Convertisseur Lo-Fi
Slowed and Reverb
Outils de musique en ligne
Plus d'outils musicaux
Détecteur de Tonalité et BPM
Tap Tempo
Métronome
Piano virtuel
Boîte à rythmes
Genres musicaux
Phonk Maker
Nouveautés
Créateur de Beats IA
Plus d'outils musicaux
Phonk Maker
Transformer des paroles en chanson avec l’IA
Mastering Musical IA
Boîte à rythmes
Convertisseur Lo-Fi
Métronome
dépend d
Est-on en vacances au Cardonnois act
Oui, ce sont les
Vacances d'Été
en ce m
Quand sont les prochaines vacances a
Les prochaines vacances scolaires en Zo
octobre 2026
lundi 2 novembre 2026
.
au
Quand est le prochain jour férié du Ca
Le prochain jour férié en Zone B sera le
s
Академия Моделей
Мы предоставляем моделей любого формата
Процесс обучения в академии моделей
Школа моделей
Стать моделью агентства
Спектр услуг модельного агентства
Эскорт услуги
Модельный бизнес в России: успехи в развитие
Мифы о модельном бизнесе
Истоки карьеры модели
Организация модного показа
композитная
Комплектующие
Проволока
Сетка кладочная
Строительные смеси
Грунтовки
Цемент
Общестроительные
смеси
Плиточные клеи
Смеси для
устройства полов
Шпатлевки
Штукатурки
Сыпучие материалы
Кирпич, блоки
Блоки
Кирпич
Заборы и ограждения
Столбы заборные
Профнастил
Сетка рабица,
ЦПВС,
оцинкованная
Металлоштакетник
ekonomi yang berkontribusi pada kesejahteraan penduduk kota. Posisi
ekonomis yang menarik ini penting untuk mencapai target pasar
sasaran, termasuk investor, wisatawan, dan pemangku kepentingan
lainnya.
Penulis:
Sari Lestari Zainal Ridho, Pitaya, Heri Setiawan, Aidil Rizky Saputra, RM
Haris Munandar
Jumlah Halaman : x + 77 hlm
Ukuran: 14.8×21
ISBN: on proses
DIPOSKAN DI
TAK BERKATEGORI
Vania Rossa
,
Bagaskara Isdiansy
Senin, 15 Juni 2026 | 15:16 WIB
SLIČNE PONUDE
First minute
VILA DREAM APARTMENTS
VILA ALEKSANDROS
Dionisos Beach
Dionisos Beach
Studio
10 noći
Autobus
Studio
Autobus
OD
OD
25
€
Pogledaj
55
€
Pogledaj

=-=-=-=-=

Print the text of all the items above line for line, keeping every word, character, and line break as it appears.

Convertisseur Lo-Fi
Slowed and Reverb
Outils de musique en ligne
Plus d'outils musicaux
Détecteur de Tonalité et BPM
Tap Tempo
Métronome
Piano virtuel
Boîte à rythmes
Genres musicaux
Phonk Maker
Nouveautés
Créateur de Beats IA
Plus d'outils musicaux
Phonk Maker
Transformer des paroles en chanson avec l’IA
Mastering Musical IA
Boîte à rythmes
Convertisseur Lo-Fi
Métronome
dépend d
Est-on en vacances au Cardonnois act
Oui, ce sont les
Vacances d'Été
en ce m
Quand sont les prochaines vacances a
Les prochaines vacances scolaires en Zo
octobre 2026
lundi 2 novembre 2026
.
au
Quand est le prochain jour férié du Ca
Le prochain jour férié en Zone B sera le
s
Академия Моделей
Мы предоставляем моделей любого формата
Процесс обучения в академии моделей
Школа моделей
Стать моделью агентства
Спектр услуг модельного агентства
Эскорт услуги
Модельный бизнес в России: успехи в развитие
Мифы о модельном бизнесе
Истоки карьеры модели
Организация модного показа
композитная
Комплектующие
Проволока
Сетка кладочная
Строительные смеси
Грунтовки
Цемент
Общестроительные
смеси
Плиточные клеи
Смеси для
устройства полов
Шпатлевки
Штукатурки
Сыпучие материалы
Кирпич, блоки
Блоки
Кирпич
Заборы и ограждения
Столбы заборные
Профнастил
Сетка рабица,
ЦПВС,
оцинкованная
Металлоштакетник
ekonomi yang berkontribusi pada kesejahteraan penduduk kota. Posisi
ekonomis yang menarik ini penting untuk mencapai target pasar
sasaran, termasuk investor, wisatawan, dan pemangku kepentingan
lainnya.
Penulis:
Sari Lestari Zainal Ridho, Pitaya, Heri Setiawan, Aidil Rizky Saputra, RM
Haris Munandar
Jumlah Halaman : x + 77 hlm
Ukuran: 14.8×21
ISBN: on proses
DIPOSKAN DI
TAK BERKATEGORI
Vania Rossa
,
Bagaskara Isdiansy
Senin, 15 Juni 2026 | 15:16 WIB
SLIČNE PONUDE
First minute
VILA DREAM APARTMENTS
VILA ALEKSANDROS
Dionisos Beach
Dionisos Beach
Studio
10 noći
Autobus
Studio
Autobus
OD
OD
25
€
Pogledaj
55
€
Pogledaj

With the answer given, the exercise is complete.